Good intentions pave the way to devastating results for a youthful believer (and those she loves).
Maggie, a young girl from Maine, initially reacts to the events of 9/11 with hatred for Islam. After her parents bring her to an open house at a mosque in Orono, hatred for becomes interest in, and then adherence to, the religion. Gradually, Maggie becomes an ardent practitioner of the version of Islam to which she’s been introduced, though she prays in private and doesn’t wear the hijab. Upon moving to New York City and becoming more aware of the atrocities faced by fellow Muslims at the hands of the Assad regime in Syria, Maggie becomes romantically involved with Ahmet, an idealistic young Muslim engineering student and son of Sirvan, an Iraqi Kurd who owns the bakery where she works.
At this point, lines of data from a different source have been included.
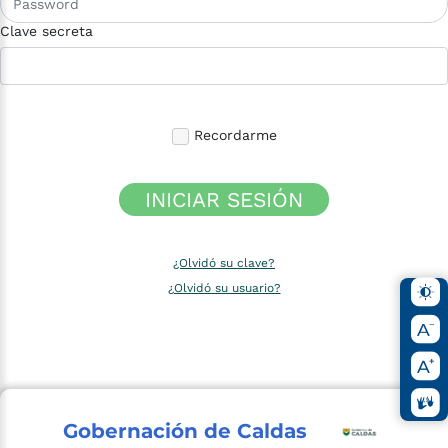
Clave secreta
Recordarme
INICIAR SESIÓN
¿Olvidó su clave?
¿Olvidó su usuario?
Gobernación de Caldas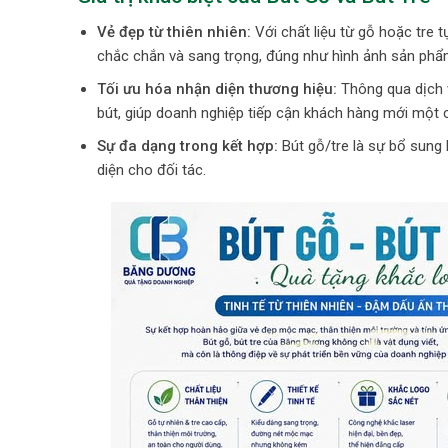
Vẻ đẹp từ thiên nhiên:
Với chất liệu từ gỗ hoặc tre
chắc chắn và sang trọng, đúng như hình ảnh sản phẩ
Tối ưu hóa nhận diện thương hiệu:
Thông qua dịch
bút, giúp doanh nghiệp tiếp cận khách hàng mới một c
Sự đa dạng trong kết hợp:
Bút gỗ/tre là sự bổ sung
diện cho đối tác.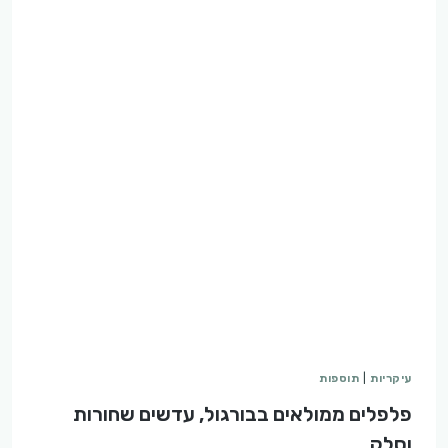
עיקריות
|
תוספות
פלפלים ממולאים בבורגול, עדשים שחורות
וסלק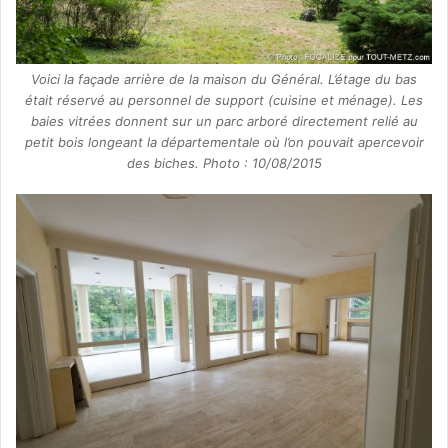
Voici la façade arrière de la maison du Général. L’étage du bas
était réservé au personnel de support (cuisine et ménage). Les
baies vitrées donnent sur un parc arboré directement relié au
petit bois longeant la départementale où l’on pouvait apercevoir
des biches. Photo : 10/08/2015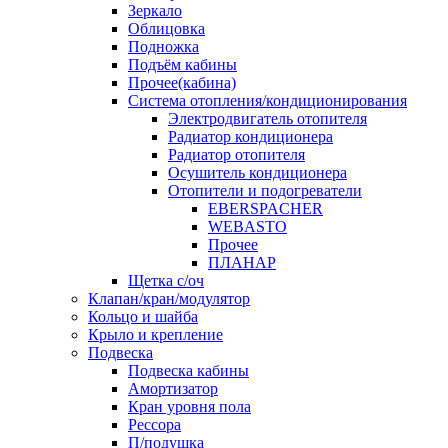
Зеркало
Облицовка
Подножка
Подъём кабины
Прочее(кабина)
Система отопления/кондиционирования
Электродвигатель отопителя
Радиатор кондиционера
Радиатор отопителя
Осушитель кондиционера
Отопители и подогреватели
EBERSPACHER
WEBASTO
Прочее
ПЛАНАР
Щетка с/оч
Клапан/кран/модулятор
Кольцо и шайба
Крыло и крепление
Подвеска
Подвеска кабины
Амортизатор
Кран уровня пола
Рессора
П/подушка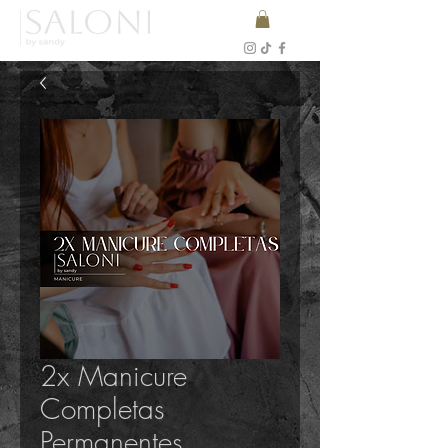
2x Manicure
Completas
Permanentes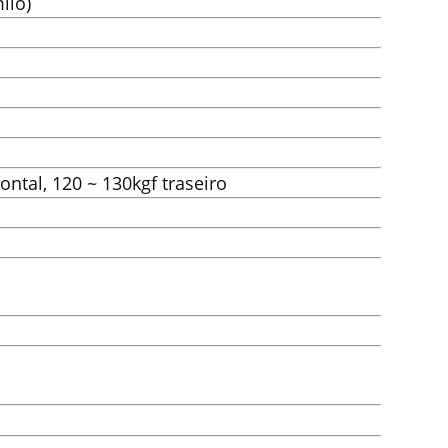
ilo)
rontal, 120 ~ 130kgf traseiro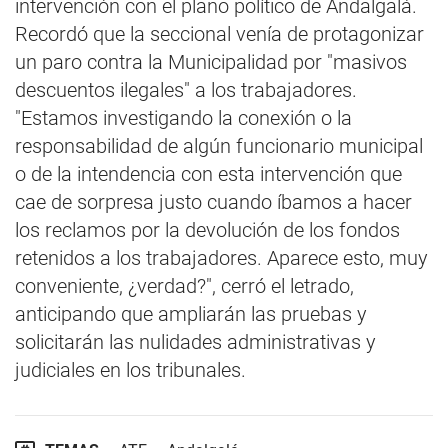
intervención con el plano político de Andalgalá.
Recordó que la seccional venía de protagonizar
un paro contra la Municipalidad por "masivos
descuentos ilegales" a los trabajadores.
"Estamos investigando la conexión o la
responsabilidad de algún funcionario municipal
o de la intendencia con esta intervención que
cae de sorpresa justo cuando íbamos a hacer
los reclamos por la devolución de los fondos
retenidos a los trabajadores. Aparece esto, muy
conveniente, ¿verdad?", cerró el letrado,
anticipando que ampliarán las pruebas y
solicitarán las nulidades administrativas y
judiciales en los tribunales.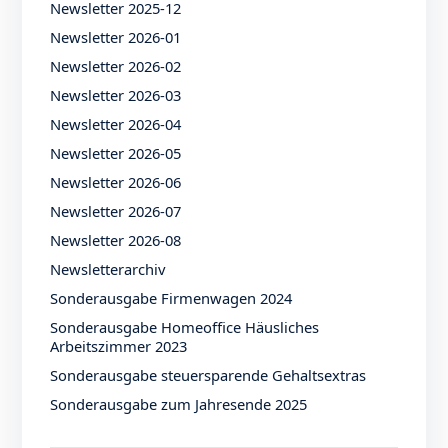
Newsletter 2025-12
Newsletter 2026-01
Newsletter 2026-02
Newsletter 2026-03
Newsletter 2026-04
Newsletter 2026-05
Newsletter 2026-06
Newsletter 2026-07
Newsletter 2026-08
Newsletterarchiv
Sonderausgabe Firmenwagen 2024
Sonderausgabe Homeoffice Häusliches
Arbeitszimmer 2023
Sonderausgabe steuersparende Gehaltsextras
Sonderausgabe zum Jahresende 2025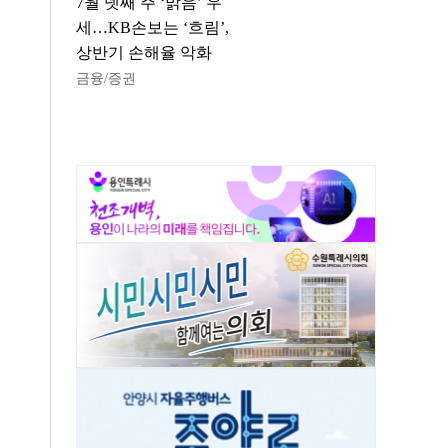
7월 넷째 주 ‘맑음’ 우
세…KB손보는 ‘흐림’,
상반기 손해율 악화
금융/증권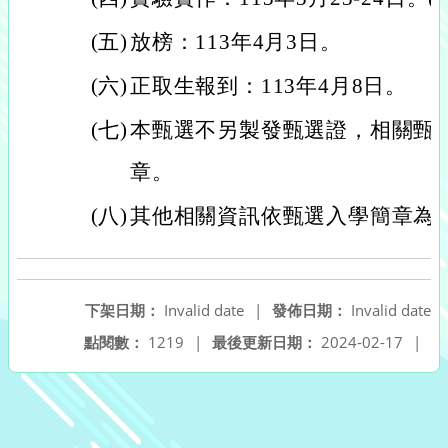
(五)
放榜：113年4月3日。
(六)
正取生報到：113年4月8日。
(七)
本甄選不另製發甄選證，相關甄
章。
(八)
其他相關資訊依甄選入學簡章為
下架日期：
Invalid date
|
發佈日期：
Invalid date
點閱數：
1219
|
最後更新日期：
2024-02-17
|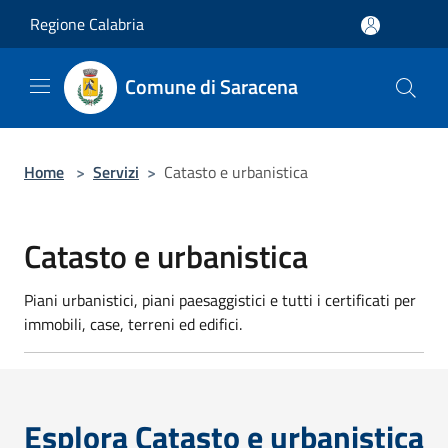
Salta al contenuto principale
Regione Calabria
Comune di Saracena
Home
>
Servizi
>
Catasto e urbanistica
Catasto e urbanistica
Piani urbanistici, piani paesaggistici e tutti i certificati per
immobili, case, terreni ed edifici.
Esplora Catasto e urbanistica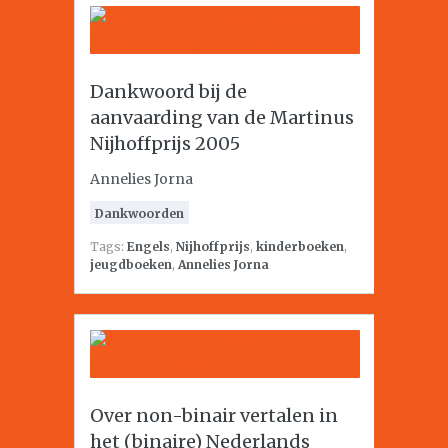
Dankwoord bij de
aanvaarding van de Martinus
Nijhoffprijs 2005
Annelies Jorna
Dankwoorden
Tags:
Engels
,
Nijhoffprijs
,
kinderboeken
,
jeugdboeken
,
Annelies Jorna
Over non-binair vertalen in
het (binaire) Nederlands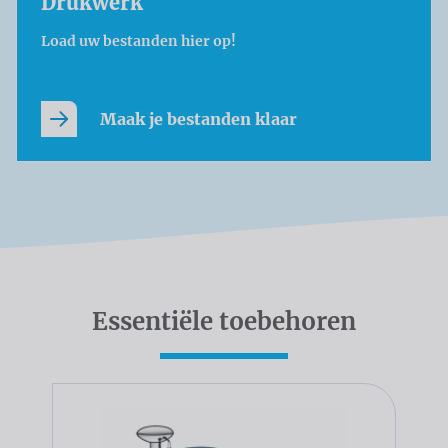
Drukwerk
Load uw bestanden hier op!
Maak je bestanden klaar
Essentiële toebehoren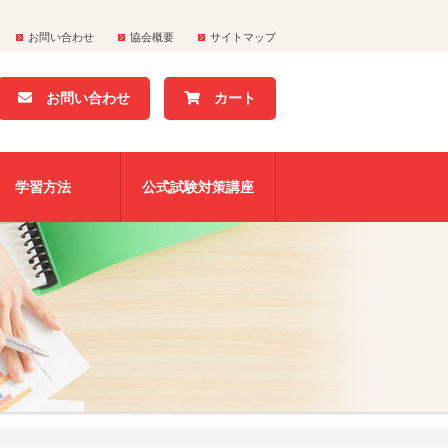
お問い合わせ
協会概要
サイトマップ
お問い合わせ
カート
学習方法
公式試験対策講座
Despite a warning from Sirvan about allowing Ahmet’s passions to lead her into “trouble,” Maggie eventually follows Ahmet across the globe to Syria, and to a growing and horrified realization that ISIS, the group to which Ahmet has idealistically attached himself, subscribes to a very different version of Islam than the one she believes in. Winthrop interweaves Maggie’s experiences with those of her widowed mother, Ann, in a taut narrative of fear and loss. Limited communication between the two heightens the sense of Ann’s terror and frustration over her daughter’s self-created exile to a war-torn and violent region. Maggie’s recalculation of the factors leading her to Syria in anticipation of a coming utopian caliphate is painful and introduces challenges to her relationship with Ahmet. Winthrop has created a virtual world of intense emotional—and, often, physical—pain for her characters. Demonstrating that the personal is the political, Winthrop’s narrative conveys domestic as well as global suffering with equal gravitas.
Eminently discussable and brutally revelatory.